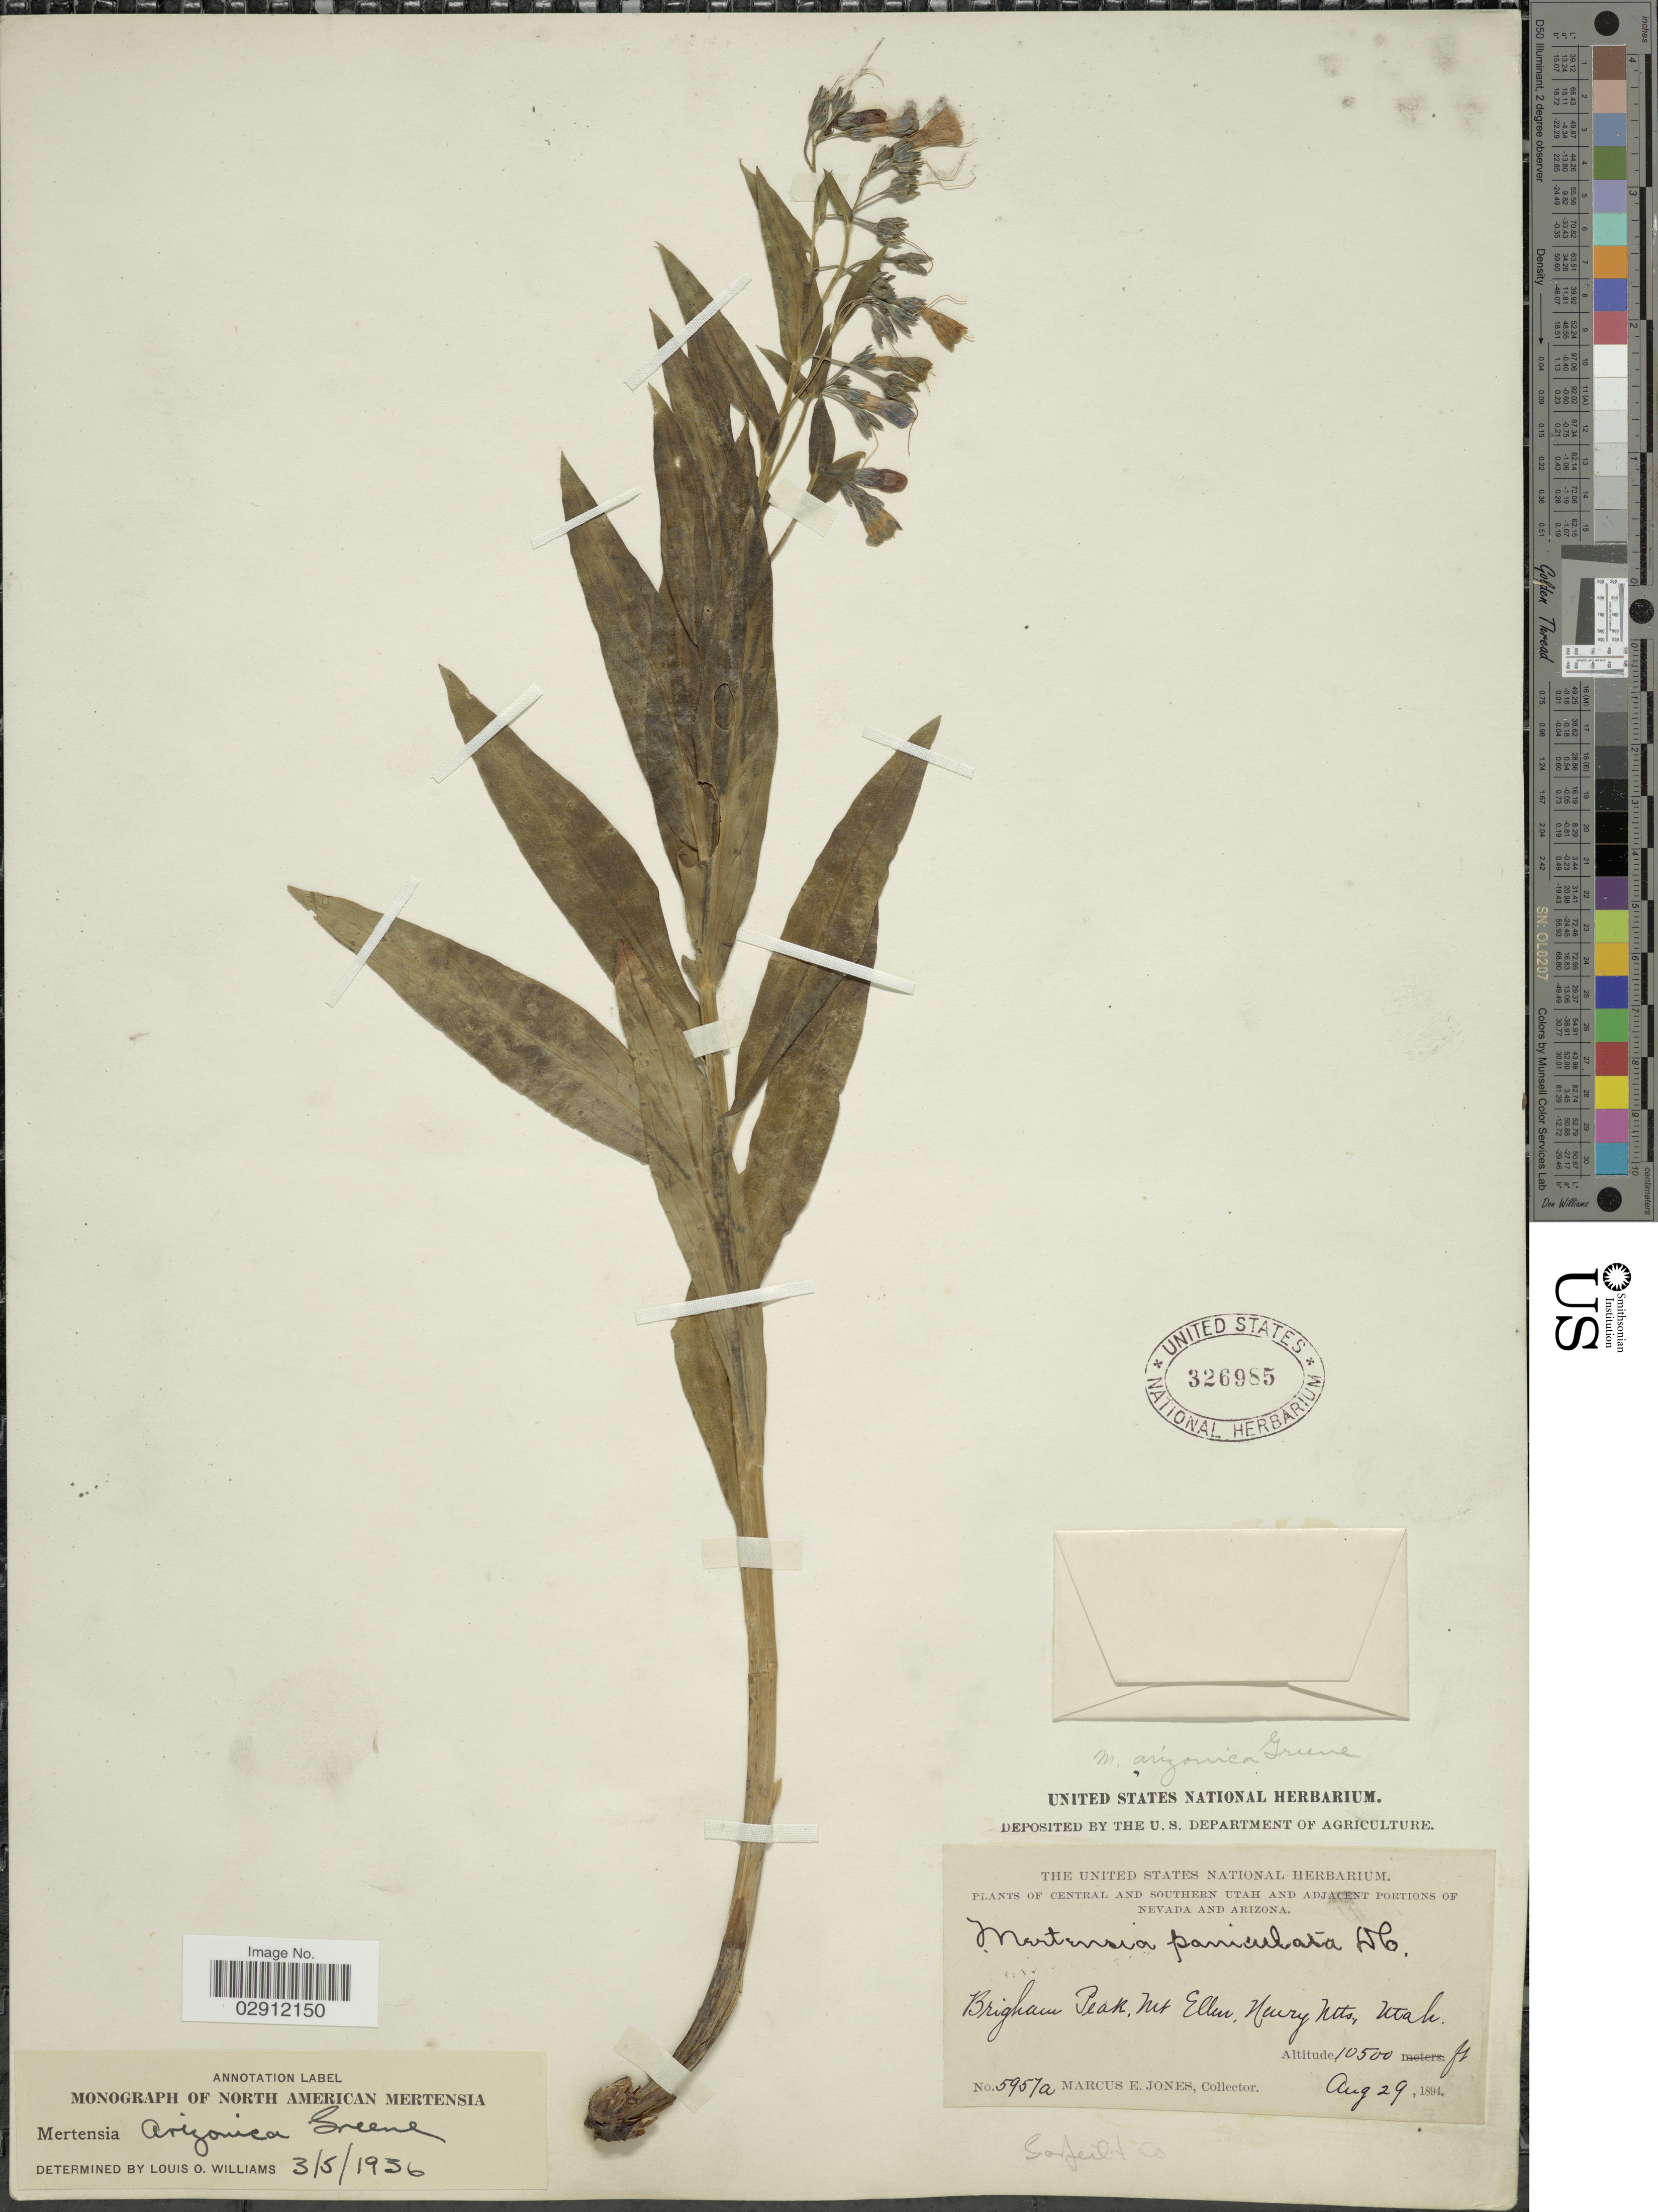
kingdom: Plantae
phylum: Tracheophyta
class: Magnoliopsida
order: Boraginales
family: Boraginaceae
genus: Mertensia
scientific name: Mertensia arizonica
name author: Greene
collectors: M. E. Jones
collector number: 5957a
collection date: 1894-08-29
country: United States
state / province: Utah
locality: Central and southern Utah. Brigham Peak, Mt. Ellen, Henry Mts., Garfield Co.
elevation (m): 3200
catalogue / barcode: US 326985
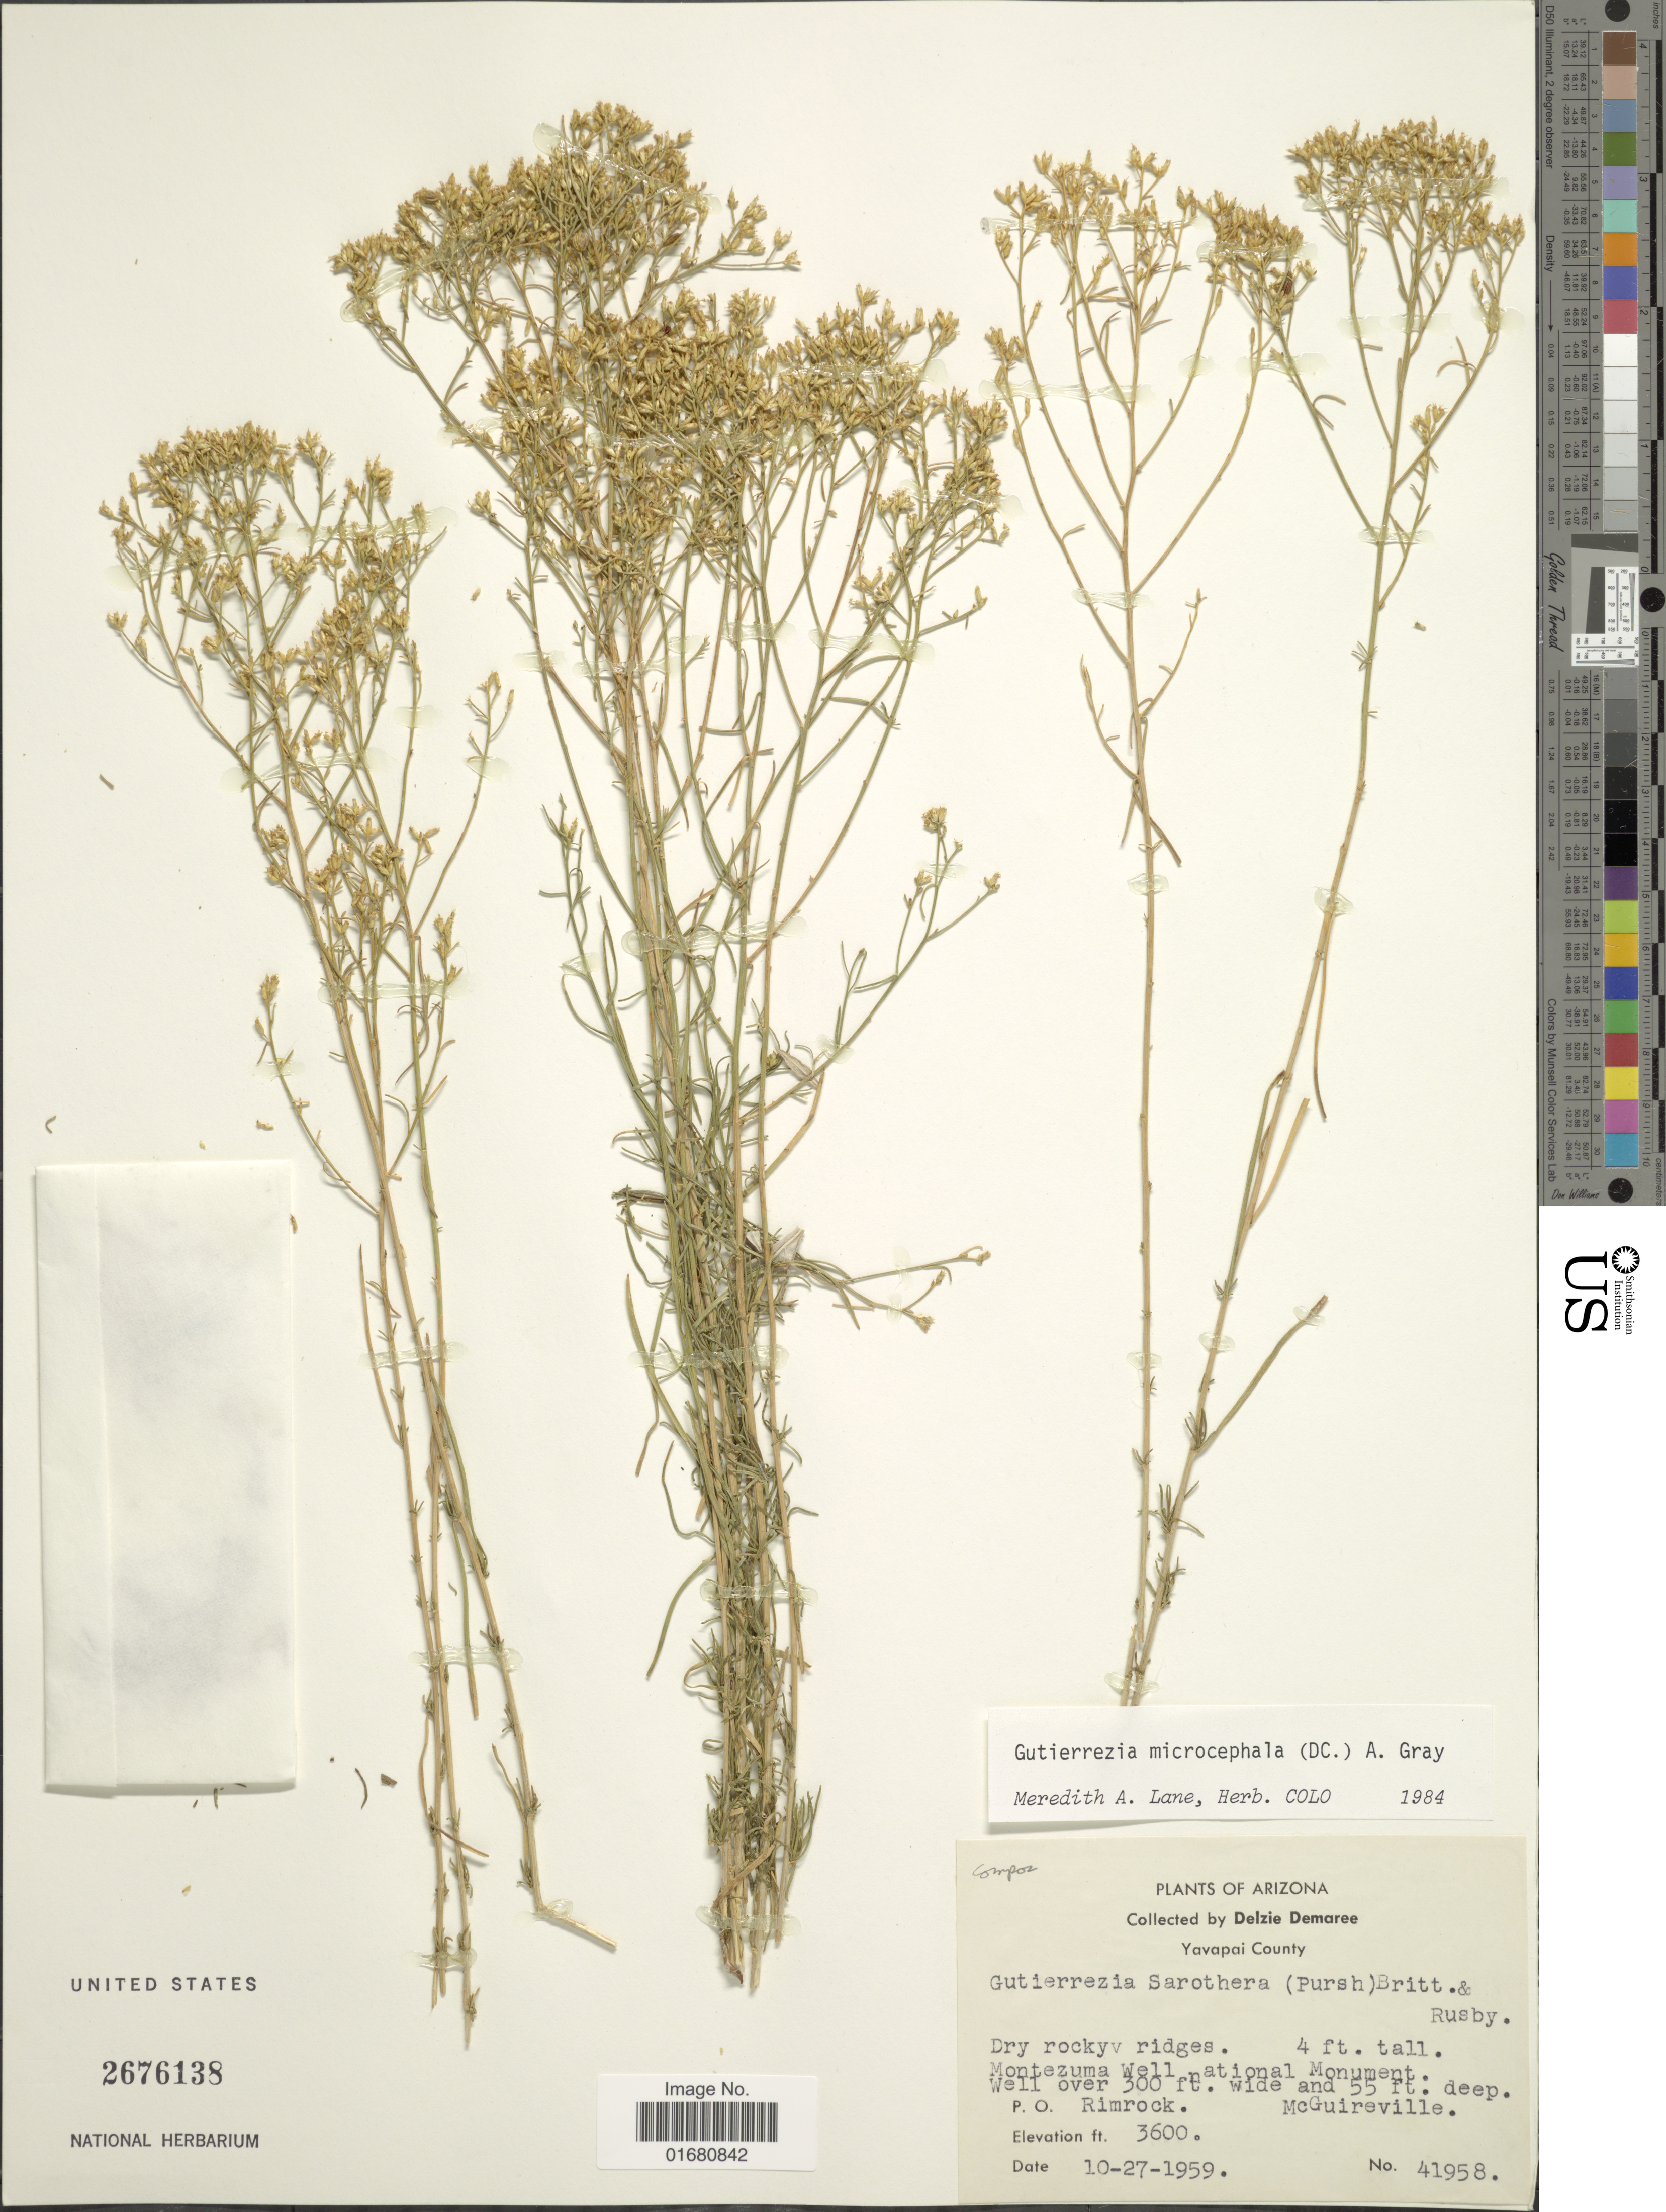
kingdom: Plantae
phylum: Tracheophyta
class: Magnoliopsida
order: Asterales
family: Asteraceae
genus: Gutierrezia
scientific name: Gutierrezia microcephala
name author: (DC.) A. Gray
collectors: D. Demaree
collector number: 41958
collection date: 1959-10-27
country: United States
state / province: Arizona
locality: Yavapai County, Dry rocky ridges, Montezuma Well national Monument, McGuireville, P.O. Rimrock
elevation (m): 91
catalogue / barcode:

→ **WHAT TO DO**
Write out every line of the rows above as one numbered list, skipping any blank lines and leaving out the pictures.

→ **CORRECT RESPONSE**
1. kingdom: Plantae
2. phylum: Tracheophyta
3. class: Magnoliopsida
4. order: Boraginales
5. family: Boraginaceae
6. genus: Mertensia
7. scientific name: Mertensia arizonica
8. name author: Greene
9. collectors: M. E. Jones
10. collector number: 5957a
11. collection date: 1894-08-29
12. country: United States
13. state / province: Utah
14. locality: Central and southern Utah. Brigham Peak, Mt. Ellen, Henry Mts., Garfield Co.
15. elevation (m): 3200
16. catalogue / barcode: US 326985
17. kingdom: Plantae
18. phylum: Tracheophyta
19. class: Magnoliopsida
20. order: Asterales
21. family: Asteraceae
22. genus: Gutierrezia
23. scientific name: Gutierrezia microcephala
24. name author: (DC.) A. Gray
25. collectors: D. Demaree
26. collector number: 41958
27. collection date: 1959-10-27
28. country: United States
29. state / province: Arizona
30. locality: Yavapai County, Dry rocky ridges, Montezuma Well national Monument, McGuireville, P.O. Rimrock
31. elevation (m): 91
32. catalogue / barcode:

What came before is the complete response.